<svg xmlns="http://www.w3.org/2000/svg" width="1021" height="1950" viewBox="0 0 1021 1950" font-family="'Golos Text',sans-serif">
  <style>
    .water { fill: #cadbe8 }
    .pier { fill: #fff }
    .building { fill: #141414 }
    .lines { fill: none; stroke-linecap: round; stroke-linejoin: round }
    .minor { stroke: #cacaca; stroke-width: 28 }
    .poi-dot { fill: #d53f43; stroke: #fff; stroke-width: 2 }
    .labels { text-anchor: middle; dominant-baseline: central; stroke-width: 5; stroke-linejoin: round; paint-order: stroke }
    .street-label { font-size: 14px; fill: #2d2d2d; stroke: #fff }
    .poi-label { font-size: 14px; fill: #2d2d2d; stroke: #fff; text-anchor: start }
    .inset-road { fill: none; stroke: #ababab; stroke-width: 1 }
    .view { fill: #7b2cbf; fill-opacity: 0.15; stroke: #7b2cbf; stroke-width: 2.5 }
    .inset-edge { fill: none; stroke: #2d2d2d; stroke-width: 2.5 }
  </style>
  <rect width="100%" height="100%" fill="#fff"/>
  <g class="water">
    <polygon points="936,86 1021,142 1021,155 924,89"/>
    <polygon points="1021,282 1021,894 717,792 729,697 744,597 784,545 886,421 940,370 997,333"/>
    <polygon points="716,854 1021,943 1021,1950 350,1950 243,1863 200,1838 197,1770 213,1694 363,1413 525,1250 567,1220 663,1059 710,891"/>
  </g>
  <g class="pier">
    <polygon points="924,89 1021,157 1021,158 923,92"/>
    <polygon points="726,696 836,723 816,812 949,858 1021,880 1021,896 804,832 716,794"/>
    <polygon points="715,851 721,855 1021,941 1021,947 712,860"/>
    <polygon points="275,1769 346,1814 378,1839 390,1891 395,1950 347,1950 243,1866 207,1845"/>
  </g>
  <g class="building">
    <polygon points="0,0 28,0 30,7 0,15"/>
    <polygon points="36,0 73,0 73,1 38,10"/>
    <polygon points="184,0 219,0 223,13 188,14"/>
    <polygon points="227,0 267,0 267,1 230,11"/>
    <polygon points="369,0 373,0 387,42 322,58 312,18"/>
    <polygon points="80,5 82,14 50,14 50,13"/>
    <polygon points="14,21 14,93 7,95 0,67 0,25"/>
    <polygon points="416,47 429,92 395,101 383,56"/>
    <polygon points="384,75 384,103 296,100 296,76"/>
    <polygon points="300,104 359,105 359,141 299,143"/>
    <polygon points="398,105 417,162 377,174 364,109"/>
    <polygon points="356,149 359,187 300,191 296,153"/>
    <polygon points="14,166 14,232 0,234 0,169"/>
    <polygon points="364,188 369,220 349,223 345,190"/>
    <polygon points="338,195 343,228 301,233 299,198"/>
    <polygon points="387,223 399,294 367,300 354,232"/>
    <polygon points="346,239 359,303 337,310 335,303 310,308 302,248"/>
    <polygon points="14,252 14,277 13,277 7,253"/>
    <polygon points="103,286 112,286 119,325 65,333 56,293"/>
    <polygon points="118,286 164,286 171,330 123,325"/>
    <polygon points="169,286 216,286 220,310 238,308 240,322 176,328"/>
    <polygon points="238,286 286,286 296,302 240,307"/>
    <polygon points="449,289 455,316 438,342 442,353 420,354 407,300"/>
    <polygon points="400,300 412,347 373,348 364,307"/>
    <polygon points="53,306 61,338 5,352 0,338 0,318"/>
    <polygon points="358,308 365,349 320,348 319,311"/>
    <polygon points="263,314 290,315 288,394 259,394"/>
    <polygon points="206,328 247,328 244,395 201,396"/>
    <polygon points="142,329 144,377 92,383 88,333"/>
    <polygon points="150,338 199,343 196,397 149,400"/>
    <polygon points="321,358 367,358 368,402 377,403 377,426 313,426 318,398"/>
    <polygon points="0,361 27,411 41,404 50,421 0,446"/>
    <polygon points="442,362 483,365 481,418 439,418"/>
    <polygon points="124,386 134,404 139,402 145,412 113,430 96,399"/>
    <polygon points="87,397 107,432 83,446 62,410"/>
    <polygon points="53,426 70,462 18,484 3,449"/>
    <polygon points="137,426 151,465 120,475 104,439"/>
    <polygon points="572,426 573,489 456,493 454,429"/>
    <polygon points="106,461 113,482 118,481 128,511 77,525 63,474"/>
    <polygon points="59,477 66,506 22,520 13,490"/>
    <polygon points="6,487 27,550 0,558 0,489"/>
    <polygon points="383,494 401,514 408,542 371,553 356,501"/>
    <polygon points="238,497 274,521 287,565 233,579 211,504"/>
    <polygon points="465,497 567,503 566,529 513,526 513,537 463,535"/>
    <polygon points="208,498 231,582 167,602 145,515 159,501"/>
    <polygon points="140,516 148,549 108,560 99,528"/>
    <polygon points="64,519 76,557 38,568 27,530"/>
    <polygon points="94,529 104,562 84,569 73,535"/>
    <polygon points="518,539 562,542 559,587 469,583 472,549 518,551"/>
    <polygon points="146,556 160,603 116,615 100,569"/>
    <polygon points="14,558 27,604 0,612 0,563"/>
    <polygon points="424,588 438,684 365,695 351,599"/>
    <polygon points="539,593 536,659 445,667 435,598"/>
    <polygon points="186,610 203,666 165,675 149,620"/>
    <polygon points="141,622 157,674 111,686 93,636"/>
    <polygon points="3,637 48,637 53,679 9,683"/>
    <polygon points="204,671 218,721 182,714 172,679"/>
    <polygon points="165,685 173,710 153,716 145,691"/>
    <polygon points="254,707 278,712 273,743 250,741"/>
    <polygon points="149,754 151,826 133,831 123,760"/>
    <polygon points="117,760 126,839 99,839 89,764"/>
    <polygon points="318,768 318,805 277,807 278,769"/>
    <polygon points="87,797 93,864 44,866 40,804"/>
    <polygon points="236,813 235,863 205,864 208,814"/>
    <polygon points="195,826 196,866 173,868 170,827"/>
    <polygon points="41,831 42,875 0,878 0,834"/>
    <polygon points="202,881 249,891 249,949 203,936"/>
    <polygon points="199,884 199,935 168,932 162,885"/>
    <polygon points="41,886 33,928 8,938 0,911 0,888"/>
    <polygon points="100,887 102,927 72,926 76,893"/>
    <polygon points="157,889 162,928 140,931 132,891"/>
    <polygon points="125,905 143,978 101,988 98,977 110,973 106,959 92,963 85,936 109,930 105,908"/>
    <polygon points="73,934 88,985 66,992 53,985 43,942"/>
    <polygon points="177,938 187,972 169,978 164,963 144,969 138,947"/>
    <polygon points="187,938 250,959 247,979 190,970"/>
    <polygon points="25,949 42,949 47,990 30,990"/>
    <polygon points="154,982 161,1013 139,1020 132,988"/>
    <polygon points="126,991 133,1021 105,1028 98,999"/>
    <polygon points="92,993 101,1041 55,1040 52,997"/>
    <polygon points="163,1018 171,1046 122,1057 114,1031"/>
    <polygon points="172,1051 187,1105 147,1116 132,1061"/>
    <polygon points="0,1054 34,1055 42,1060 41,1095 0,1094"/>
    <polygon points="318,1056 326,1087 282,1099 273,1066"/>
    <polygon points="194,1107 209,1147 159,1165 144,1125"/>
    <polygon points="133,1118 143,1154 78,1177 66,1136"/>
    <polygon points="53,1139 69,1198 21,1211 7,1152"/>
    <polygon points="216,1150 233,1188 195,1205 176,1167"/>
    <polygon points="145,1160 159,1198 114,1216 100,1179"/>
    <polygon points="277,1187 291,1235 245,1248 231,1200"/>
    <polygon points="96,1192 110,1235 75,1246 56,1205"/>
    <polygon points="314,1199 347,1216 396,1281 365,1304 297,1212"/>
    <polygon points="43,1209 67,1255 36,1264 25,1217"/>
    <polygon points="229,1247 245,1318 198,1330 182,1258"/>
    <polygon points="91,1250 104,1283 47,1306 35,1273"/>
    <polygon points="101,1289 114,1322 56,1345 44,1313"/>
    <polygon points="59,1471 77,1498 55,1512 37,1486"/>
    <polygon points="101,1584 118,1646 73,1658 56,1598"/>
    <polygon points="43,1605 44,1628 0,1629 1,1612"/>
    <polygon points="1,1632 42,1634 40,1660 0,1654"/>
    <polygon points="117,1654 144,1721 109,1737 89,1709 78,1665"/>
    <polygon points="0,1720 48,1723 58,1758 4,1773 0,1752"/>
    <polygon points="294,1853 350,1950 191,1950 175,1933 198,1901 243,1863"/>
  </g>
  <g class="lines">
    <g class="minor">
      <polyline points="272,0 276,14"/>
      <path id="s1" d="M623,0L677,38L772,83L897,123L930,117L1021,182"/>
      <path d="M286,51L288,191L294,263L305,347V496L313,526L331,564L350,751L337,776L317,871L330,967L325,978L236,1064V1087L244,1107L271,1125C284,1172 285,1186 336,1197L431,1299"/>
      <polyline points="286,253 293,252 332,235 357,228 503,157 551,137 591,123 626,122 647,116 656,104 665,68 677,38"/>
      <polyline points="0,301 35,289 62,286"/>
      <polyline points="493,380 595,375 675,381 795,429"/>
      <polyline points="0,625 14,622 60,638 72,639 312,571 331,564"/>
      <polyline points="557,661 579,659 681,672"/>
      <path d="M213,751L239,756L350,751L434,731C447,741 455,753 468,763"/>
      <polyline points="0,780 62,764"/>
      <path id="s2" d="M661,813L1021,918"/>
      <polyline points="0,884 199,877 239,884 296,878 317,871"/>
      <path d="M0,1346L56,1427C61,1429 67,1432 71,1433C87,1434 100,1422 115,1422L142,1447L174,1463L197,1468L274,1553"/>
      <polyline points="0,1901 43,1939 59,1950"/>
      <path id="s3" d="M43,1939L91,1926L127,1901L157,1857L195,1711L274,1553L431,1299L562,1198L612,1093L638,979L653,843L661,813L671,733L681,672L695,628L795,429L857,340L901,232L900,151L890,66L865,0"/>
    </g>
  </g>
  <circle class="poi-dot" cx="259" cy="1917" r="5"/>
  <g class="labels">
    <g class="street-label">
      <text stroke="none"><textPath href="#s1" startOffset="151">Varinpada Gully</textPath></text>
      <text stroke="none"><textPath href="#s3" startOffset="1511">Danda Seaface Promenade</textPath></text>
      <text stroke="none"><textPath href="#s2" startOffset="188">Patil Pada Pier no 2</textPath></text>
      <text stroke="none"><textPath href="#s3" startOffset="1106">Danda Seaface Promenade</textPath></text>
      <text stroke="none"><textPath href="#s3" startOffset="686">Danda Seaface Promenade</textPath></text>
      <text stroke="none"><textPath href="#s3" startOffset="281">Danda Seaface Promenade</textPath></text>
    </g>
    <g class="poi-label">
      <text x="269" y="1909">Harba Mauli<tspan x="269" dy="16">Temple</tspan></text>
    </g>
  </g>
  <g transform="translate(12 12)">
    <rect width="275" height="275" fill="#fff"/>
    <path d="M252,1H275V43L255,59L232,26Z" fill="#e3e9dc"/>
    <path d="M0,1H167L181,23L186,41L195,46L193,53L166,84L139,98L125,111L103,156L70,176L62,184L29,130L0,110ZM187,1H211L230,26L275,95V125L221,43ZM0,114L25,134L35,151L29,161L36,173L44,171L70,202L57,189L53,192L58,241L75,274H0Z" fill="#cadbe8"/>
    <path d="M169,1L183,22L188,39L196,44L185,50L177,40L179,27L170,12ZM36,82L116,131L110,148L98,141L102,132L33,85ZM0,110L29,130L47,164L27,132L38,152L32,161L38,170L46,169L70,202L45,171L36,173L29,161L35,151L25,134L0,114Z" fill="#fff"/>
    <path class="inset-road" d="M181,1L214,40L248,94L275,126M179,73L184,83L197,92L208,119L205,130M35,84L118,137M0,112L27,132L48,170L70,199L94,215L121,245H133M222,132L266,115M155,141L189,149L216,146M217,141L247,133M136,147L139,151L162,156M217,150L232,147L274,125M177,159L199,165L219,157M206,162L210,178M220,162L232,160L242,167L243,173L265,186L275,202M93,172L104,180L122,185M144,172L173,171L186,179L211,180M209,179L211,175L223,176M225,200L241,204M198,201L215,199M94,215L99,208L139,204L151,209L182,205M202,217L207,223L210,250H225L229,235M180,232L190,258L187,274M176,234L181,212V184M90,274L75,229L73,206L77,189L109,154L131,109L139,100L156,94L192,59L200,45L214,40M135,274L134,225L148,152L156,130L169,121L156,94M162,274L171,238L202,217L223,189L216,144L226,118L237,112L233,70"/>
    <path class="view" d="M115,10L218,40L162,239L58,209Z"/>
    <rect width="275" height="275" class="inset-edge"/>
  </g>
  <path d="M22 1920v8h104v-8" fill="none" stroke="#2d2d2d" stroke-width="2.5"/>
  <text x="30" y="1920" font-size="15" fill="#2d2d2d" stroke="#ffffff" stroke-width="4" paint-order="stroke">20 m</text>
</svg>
-=-=-
WHAT IS REQUIRED => Collect from the data above every line that includes "linejoin".

YOUR SOLUTION =>
    .lines { fill: none; stroke-linecap: round; stroke-linejoin: round }
    .labels { text-anchor: middle; dominant-baseline: central; stroke-width: 5; stroke-linejoin: round; paint-order: stroke }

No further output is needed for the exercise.